[WHAT TO WORK ON] Present the data below as a Markdown table with two columns: Number, for each line's position, and Line, for its text. Number only the nonblank lines and leave out blank ones.

[ENTRIES SHOWN]
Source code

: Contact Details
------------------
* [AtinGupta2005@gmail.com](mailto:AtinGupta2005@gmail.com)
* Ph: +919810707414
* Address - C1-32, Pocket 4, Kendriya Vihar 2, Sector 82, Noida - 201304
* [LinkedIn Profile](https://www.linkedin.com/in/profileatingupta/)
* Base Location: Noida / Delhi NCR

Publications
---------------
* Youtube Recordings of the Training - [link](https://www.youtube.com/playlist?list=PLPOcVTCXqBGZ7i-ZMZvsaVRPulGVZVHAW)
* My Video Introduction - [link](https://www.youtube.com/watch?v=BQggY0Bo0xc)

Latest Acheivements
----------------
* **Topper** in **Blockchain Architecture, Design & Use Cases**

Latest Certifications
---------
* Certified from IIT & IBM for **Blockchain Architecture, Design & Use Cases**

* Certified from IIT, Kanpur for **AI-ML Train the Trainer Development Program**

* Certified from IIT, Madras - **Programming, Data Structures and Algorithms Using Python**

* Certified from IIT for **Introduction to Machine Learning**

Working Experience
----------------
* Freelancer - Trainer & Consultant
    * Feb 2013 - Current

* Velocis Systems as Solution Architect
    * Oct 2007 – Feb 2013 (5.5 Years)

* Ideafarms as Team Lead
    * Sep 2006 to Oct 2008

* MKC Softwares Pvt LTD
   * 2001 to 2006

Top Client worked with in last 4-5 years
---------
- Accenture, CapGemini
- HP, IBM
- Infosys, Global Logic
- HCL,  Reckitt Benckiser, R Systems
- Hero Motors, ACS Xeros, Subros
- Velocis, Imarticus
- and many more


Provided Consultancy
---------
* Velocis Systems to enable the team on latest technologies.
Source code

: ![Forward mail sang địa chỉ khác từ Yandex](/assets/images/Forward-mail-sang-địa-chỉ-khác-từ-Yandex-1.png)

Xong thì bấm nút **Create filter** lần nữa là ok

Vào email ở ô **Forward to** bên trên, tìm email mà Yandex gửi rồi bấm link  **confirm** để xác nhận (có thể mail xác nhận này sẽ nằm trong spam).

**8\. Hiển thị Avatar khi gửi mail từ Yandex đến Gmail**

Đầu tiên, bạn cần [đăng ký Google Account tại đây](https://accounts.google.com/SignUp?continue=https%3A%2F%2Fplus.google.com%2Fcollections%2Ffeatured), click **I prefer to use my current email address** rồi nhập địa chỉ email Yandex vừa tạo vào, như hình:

[WRITTEN RESPONSE]
| Number | Line |
|---|---|
| 1 | Source code |
| 2 | : Contact Details |
| 3 | ------------------ |
| 4 | * [AtinGupta2005@gmail.com](mailto:AtinGupta2005@gmail.com) |
| 5 | * Ph: +919810707414 |
| 6 | * Address - C1-32, Pocket 4, Kendriya Vihar 2, Sector 82, Noida - 201304 |
| 7 | * [LinkedIn Profile](https://www.linkedin.com/in/profileatingupta/) |
| 8 | * Base Location: Noida / Delhi NCR |
| 9 | Publications |
| 10 | --------------- |
| 11 | * Youtube Recordings of the Training - [link](https://www.youtube.com/playlist?list=PLPOcVTCXqBGZ7i-ZMZvsaVRPulGVZVHAW) |
| 12 | * My Video Introduction - [link](https://www.youtube.com/watch?v=BQggY0Bo0xc) |
| 13 | Latest Acheivements |
| 14 | ---------------- |
| 15 | * **Topper** in **Blockchain Architecture, Design & Use Cases** |
| 16 | Latest Certifications |
| 17 | --------- |
| 18 | * Certified from IIT & IBM for **Blockchain Architecture, Design & Use Cases** |
| 19 | * Certified from IIT, Kanpur for **AI-ML Train the Trainer Development Program** |
| 20 | * Certified from IIT, Madras - **Programming, Data Structures and Algorithms Using Python** |
| 21 | * Certified from IIT for **Introduction to Machine Learning** |
| 22 | Working Experience |
| 23 | ---------------- |
| 24 | * Freelancer - Trainer & Consultant |
| 25 |     * Feb 2013 - Current |
| 26 | * Velocis Systems as Solution Architect |
| 27 |     * Oct 2007 – Feb 2013 (5.5 Years) |
| 28 | * Ideafarms as Team Lead |
| 29 |     * Sep 2006 to Oct 2008 |
| 30 | * MKC Softwares Pvt LTD |
| 31 |    * 2001 to 2006 |
| 32 | Top Client worked with in last 4-5 years |
| 33 | --------- |
| 34 | - Accenture, CapGemini |
| 35 | - HP, IBM |
| 36 | - Infosys, Global Logic |
| 37 | - HCL,  Reckitt Benckiser, R Systems |
| 38 | - Hero Motors, ACS Xeros, Subros |
| 39 | - Velocis, Imarticus |
| 40 | - and many more |
| 41 | Provided Consultancy |
| 42 | --------- |
| 43 | * Velocis Systems to enable the team on latest technologies. |
| 44 | Source code |
| 45 | : ![Forward mail sang địa chỉ khác từ Yandex](/assets/images/Forward-mail-sang-địa-chỉ-khác-từ-Yandex-1.png) |
| 46 | Xong thì bấm nút **Create filter** lần nữa là ok |
| 47 | Vào email ở ô **Forward to** bên trên, tìm email mà Yandex gửi rồi bấm link  **confirm** để xác nhận (có thể mail xác nhận này sẽ nằm trong spam). |
| 48 | **8\. Hiển thị Avatar khi gửi mail từ Yandex đến Gmail** |
| 49 | Đầu tiên, bạn cần [đăng ký Google Account tại đây](https://accounts.google.com/SignUp?continue=https%3A%2F%2Fplus.google.com%2Fcollections%2Ffeatured), click **I prefer to use my current email address** rồi nhập địa chỉ email Yandex vừa tạo vào, như hình: |